→ **PROVIDED PASSAGE**:

## begin

He managed to instill within the company a health within the company that type of an approach
where we could, yes, we co-created with our clients so it’s a product of co-creation. Never kind
of redo it in isolation but as we co-create, we – you know we spend some time with a client and
then sometimes away from the client and if you’re away from the client, most of the work we do,
I mean, whether you are doing it in Nicaragua or in London, right?
It doesn’t really matter, if it doesn’t matter, then what are the advantages and these advantages
in these places and if you look at Nicaragua from a creative, healthy lifestyle much more
interesting, right? Than London. Obviously Nicaragua wins and people go and so we rent out a
place in Nicaragua and people just fly out there and spend some time out there problem solving
and then fly back.

## end

→ **TO-DO LIST**:
(a) Summarize the Nicaragua excerpt in two sentences.
(b) In the Nicaragua excerpt, which city does the speaker compare Nicaragua to?
(c) Write a continuation of the Nicaragua excerpt, beginning after its final sentence.
The material after this has no connection to the Nicaragua excerpt.

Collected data
## begin

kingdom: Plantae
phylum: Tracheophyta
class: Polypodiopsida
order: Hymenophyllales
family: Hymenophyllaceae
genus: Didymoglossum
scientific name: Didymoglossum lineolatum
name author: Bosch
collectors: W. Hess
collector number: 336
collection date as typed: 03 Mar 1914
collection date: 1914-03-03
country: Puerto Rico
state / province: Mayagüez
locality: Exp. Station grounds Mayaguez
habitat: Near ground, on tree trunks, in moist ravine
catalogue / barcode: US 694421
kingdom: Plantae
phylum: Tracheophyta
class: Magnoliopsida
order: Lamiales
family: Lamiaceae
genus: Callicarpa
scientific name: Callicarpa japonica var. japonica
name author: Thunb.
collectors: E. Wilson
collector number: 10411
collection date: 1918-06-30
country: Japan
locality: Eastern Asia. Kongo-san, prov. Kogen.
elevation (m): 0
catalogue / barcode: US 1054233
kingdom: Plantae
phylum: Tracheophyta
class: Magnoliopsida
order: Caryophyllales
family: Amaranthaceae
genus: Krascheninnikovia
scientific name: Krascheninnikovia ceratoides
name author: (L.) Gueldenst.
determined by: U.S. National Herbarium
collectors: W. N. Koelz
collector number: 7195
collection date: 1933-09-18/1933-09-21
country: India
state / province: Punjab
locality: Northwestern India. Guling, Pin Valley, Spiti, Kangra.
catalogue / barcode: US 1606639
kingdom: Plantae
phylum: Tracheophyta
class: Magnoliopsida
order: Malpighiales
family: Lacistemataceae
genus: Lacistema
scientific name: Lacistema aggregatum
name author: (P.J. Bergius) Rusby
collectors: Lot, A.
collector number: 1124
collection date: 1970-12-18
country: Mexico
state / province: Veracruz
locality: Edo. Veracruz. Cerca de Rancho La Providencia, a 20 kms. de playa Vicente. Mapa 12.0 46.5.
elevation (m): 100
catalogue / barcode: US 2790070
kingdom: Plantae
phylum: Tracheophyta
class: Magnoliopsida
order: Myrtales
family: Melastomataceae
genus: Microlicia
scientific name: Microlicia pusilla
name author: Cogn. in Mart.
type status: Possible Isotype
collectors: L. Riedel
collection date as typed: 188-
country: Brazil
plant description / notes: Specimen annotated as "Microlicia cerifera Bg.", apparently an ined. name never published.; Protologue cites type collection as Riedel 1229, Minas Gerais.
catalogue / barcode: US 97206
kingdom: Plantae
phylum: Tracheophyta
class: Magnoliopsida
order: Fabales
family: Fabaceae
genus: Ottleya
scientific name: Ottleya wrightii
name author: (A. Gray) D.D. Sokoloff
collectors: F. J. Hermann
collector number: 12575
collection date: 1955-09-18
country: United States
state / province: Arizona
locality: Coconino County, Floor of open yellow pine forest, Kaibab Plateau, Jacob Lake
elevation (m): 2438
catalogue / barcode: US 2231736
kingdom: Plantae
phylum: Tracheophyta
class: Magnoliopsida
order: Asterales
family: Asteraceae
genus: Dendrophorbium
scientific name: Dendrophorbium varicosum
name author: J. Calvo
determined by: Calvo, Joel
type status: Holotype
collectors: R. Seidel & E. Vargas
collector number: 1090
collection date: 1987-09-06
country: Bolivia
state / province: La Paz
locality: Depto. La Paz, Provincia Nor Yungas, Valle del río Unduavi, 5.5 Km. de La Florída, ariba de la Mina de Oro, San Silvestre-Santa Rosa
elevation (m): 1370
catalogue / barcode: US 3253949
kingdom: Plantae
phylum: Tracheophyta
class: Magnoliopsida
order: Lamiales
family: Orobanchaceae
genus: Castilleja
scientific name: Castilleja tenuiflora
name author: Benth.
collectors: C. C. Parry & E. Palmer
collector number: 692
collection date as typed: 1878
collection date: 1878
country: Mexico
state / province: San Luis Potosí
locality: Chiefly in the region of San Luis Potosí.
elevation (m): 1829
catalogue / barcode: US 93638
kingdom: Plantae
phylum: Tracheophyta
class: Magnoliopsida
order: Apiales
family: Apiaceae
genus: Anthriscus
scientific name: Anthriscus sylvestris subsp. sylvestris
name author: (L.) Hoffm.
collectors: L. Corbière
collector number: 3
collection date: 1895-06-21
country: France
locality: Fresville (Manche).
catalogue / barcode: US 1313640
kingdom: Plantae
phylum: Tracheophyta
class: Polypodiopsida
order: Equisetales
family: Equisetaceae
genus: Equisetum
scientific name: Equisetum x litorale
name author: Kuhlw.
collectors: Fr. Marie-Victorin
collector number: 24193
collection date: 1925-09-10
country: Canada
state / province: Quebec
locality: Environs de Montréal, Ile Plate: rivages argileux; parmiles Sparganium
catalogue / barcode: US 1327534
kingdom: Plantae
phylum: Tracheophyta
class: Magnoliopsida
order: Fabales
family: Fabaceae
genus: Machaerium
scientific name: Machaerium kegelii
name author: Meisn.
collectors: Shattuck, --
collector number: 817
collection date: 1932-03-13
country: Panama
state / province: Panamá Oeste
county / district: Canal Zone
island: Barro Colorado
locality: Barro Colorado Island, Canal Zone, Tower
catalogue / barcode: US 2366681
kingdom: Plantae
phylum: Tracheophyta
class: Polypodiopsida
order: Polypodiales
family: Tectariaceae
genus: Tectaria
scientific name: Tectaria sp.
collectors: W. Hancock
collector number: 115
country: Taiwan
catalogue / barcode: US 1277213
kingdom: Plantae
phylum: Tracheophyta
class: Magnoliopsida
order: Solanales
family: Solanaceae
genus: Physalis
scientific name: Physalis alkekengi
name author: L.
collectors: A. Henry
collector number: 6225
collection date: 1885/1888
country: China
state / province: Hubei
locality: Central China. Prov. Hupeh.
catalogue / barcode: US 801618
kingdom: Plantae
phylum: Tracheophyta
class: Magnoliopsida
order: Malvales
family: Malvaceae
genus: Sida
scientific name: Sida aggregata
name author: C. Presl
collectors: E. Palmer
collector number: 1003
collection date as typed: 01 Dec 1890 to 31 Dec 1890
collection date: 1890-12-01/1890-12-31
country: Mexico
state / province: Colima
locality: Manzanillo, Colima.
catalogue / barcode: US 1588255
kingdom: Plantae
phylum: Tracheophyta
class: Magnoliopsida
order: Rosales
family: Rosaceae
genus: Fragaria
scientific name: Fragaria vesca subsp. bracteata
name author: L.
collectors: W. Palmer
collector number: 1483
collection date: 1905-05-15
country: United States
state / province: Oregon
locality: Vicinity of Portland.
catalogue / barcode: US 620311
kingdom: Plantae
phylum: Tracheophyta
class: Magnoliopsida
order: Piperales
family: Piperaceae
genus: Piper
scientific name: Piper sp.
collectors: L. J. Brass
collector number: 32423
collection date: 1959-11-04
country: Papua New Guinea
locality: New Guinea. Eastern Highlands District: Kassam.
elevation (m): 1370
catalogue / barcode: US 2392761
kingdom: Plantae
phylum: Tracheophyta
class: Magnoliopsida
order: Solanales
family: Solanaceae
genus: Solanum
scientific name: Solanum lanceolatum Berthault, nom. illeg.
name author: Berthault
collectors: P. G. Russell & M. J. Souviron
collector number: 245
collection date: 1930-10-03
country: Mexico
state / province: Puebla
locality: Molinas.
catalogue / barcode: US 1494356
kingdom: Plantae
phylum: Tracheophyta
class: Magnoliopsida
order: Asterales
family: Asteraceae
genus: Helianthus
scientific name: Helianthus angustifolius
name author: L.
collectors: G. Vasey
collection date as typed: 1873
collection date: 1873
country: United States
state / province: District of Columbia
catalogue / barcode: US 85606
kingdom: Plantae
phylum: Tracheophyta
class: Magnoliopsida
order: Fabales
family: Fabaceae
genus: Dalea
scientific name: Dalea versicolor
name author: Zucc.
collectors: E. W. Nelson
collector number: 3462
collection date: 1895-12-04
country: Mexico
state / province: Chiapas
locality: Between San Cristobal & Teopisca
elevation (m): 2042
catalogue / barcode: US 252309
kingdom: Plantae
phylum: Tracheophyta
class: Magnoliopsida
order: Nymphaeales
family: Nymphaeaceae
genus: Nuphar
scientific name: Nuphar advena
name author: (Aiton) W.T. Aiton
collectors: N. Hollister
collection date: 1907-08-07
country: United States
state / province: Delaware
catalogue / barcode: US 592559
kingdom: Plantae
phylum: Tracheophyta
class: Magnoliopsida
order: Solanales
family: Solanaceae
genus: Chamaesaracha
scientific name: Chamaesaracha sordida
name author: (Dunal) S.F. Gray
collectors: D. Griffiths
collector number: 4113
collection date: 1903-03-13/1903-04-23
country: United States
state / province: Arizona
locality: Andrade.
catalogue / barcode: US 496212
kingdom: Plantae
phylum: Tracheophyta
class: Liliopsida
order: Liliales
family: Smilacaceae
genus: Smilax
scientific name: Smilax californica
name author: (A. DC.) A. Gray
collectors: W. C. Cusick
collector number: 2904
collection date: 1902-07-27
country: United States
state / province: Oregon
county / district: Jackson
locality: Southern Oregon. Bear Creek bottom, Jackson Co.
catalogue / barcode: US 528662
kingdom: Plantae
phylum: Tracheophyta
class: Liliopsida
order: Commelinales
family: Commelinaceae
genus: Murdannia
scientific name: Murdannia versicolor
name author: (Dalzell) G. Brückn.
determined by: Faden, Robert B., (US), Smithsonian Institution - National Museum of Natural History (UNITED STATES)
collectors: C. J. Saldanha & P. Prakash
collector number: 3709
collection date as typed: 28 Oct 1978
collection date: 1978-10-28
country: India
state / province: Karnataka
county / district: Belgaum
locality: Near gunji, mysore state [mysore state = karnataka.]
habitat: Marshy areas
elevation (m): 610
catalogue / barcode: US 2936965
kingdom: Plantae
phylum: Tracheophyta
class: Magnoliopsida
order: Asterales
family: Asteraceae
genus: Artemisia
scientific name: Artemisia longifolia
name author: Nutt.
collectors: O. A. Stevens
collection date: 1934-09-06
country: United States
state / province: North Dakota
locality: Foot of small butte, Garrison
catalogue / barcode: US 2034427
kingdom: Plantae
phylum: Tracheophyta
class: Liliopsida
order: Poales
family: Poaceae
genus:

## end

→ **ANSWERS PROVIDED**:
(a) The speaker describes a company approach of co-creating with clients, which involves spending some time with a client and some time away. Because that work can be done anywhere, and Nicaragua is more interesting than London from a creative, healthy lifestyle perspective, the company rents a place there where people fly out to solve problems and then fly back.

(b) London.

(c)
There’s no reason to compromise on our healthy and creative lifestyle as Kim puts it. We started
exploring very early on. It wasn’t really – it never was kind of a PR thing, it was just the way we
behave and obviously, as soon as we got a PR department, there were ways to have that as a
story to tell because it was a little bit different but it’s just the way we like to operate. We’re
getting a little older now, I have a kid now and some of our guys, they’re also multiplying so I
think for the next couple of years, at least for me, it’s becoming a little bit flexible but then
hopefully we can resume that kind of –
I wouldn’t call it nomadic but it’s a nice word, it’s a nice adjective, lifestyle because we can I
guess.
[0:15:07.3] BOK: Yeah, that’s really interesting and firstly very interesting because it’s – I have
a very similar approach and similar lifestyle and the sort of traveling and exploring but what was
interesting to me about that you described with marrying the freedom and the responsibility
instead of it being purely “Let’s just go and work on a beach because I can.”
But tying that back to the value and the problem solving and the responsibility.
[0:15:30.7] KF: Yeah.
[0:15:32.3] BOK: How does that work in practical terms, in terms of you say, co-creator, does
that mean actually going to clients or group’s offices, how does it actually manifest?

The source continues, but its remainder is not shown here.